The answer must consist of every line from the entries that holds the word "develop".

Extracted records:
□ □ □

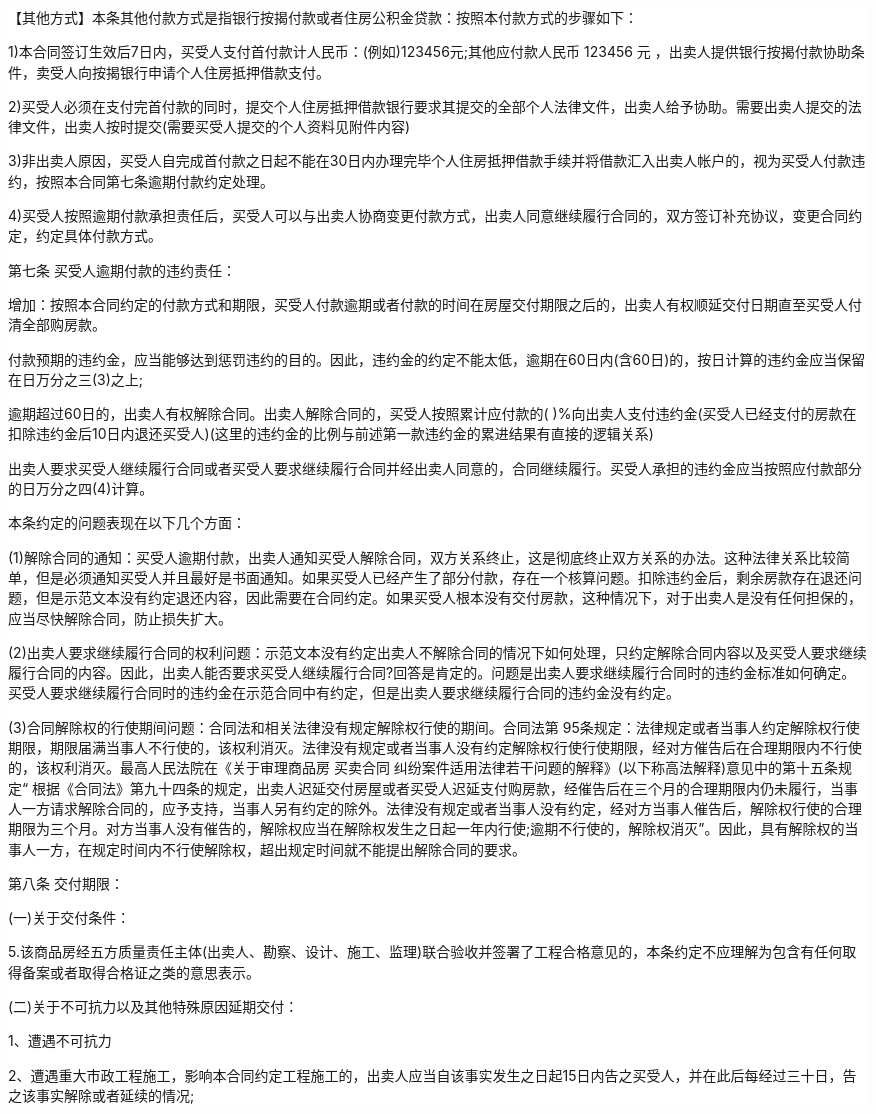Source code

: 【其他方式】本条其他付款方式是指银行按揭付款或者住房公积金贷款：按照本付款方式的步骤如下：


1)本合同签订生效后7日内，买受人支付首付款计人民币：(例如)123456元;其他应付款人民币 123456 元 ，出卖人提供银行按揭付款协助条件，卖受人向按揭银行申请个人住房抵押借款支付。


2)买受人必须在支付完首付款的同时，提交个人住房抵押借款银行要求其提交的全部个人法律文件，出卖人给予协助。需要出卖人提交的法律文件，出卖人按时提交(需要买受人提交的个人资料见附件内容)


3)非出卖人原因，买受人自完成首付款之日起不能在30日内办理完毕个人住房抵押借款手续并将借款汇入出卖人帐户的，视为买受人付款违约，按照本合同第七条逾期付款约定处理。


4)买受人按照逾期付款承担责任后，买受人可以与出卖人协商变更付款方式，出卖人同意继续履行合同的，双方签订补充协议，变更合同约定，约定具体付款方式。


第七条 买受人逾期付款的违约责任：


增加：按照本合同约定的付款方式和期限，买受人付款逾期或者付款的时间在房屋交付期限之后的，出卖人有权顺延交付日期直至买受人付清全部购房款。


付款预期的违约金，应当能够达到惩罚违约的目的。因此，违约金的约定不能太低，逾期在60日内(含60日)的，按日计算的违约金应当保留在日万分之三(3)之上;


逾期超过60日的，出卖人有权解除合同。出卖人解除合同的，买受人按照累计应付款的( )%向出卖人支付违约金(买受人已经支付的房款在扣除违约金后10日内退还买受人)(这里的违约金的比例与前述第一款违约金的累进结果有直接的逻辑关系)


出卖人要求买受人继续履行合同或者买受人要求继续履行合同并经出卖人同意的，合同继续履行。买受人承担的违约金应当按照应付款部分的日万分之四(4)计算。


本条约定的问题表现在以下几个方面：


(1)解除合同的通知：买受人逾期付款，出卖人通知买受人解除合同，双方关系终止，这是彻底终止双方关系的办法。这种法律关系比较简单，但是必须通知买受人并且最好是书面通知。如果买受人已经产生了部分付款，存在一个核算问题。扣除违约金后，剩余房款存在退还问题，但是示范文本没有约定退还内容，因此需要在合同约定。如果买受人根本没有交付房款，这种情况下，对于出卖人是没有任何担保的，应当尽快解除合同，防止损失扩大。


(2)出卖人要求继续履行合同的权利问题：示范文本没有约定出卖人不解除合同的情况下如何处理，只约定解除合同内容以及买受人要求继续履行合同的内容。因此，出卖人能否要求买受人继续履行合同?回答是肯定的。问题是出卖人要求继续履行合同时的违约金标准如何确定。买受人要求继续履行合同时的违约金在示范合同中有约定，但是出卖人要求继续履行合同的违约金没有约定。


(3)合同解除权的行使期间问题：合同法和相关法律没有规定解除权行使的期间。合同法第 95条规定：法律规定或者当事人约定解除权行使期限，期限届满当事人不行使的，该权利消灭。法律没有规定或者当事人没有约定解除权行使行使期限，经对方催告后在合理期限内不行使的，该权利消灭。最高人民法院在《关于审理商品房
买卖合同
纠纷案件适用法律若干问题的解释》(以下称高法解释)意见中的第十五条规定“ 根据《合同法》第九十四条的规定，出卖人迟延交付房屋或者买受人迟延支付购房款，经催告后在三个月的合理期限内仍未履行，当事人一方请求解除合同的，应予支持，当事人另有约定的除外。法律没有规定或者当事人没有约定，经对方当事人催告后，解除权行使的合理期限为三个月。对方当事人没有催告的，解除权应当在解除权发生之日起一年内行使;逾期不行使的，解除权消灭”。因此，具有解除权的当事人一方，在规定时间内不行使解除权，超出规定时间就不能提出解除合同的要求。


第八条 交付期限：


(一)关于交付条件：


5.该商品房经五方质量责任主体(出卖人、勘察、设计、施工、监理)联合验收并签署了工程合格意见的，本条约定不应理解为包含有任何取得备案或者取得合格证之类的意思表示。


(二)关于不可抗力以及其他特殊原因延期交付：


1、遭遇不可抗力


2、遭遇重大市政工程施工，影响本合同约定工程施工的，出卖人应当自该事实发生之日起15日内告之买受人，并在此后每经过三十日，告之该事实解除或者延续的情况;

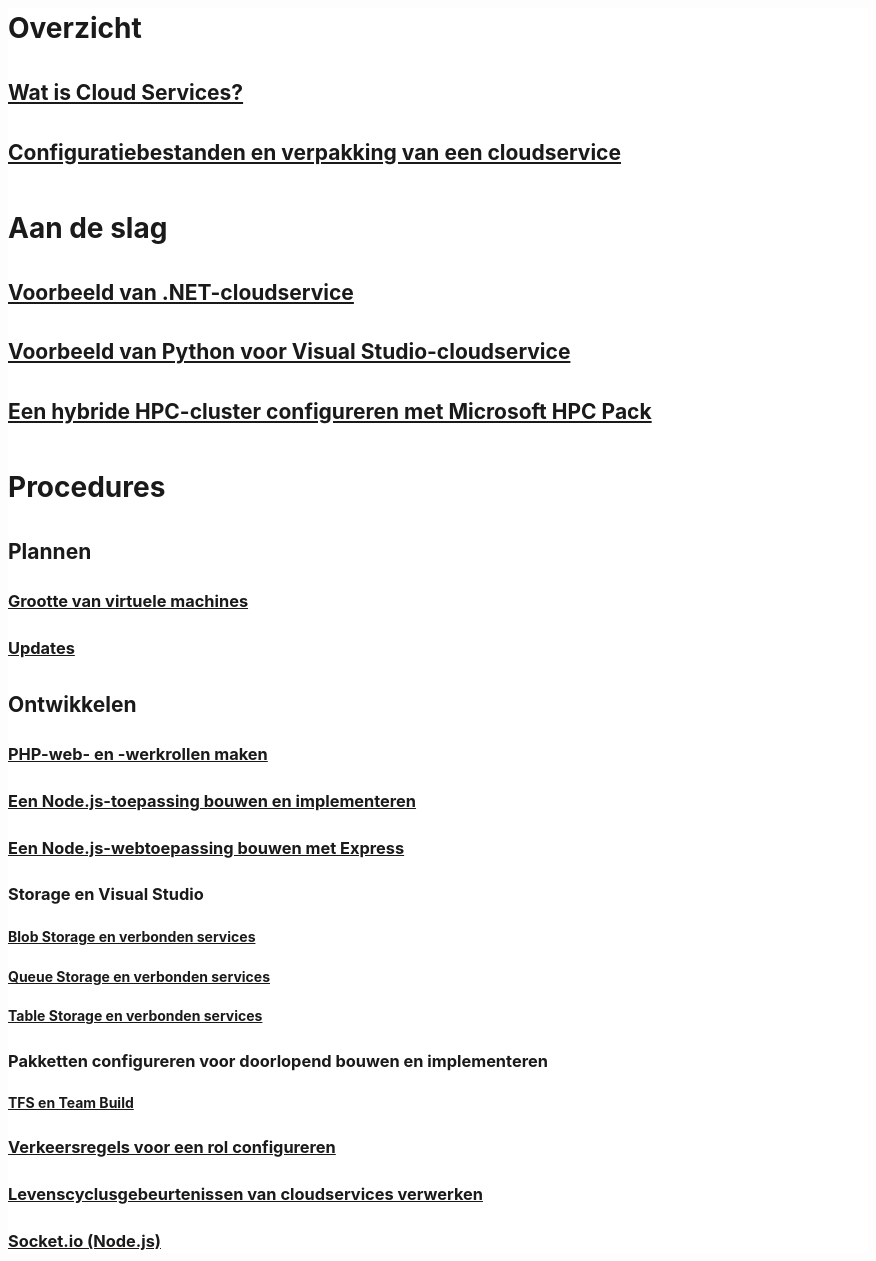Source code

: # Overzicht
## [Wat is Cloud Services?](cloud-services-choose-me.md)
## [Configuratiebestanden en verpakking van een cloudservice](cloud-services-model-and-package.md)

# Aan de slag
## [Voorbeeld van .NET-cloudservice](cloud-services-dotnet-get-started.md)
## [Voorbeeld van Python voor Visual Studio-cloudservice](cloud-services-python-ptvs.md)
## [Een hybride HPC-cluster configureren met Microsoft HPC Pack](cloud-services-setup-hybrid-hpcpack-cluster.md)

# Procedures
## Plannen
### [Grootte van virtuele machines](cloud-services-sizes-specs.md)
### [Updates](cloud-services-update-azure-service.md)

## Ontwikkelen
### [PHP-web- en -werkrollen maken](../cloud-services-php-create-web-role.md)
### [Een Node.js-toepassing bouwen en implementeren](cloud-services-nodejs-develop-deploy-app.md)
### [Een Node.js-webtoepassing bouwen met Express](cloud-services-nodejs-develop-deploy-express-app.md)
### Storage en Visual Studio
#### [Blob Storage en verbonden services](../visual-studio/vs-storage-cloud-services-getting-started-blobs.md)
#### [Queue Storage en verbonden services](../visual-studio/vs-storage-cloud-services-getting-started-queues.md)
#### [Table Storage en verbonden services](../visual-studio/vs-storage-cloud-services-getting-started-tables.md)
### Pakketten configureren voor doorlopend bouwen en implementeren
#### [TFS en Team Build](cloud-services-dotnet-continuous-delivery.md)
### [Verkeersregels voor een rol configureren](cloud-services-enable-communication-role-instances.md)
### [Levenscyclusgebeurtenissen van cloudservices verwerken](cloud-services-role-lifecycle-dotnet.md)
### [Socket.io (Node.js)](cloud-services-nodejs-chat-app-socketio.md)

□ □ □

Result for this task:
### [Een Node.js-toepassing bouwen en implementeren](cloud-services-nodejs-develop-deploy-app.md)
### [Een Node.js-webtoepassing bouwen met Express](cloud-services-nodejs-develop-deploy-express-app.md)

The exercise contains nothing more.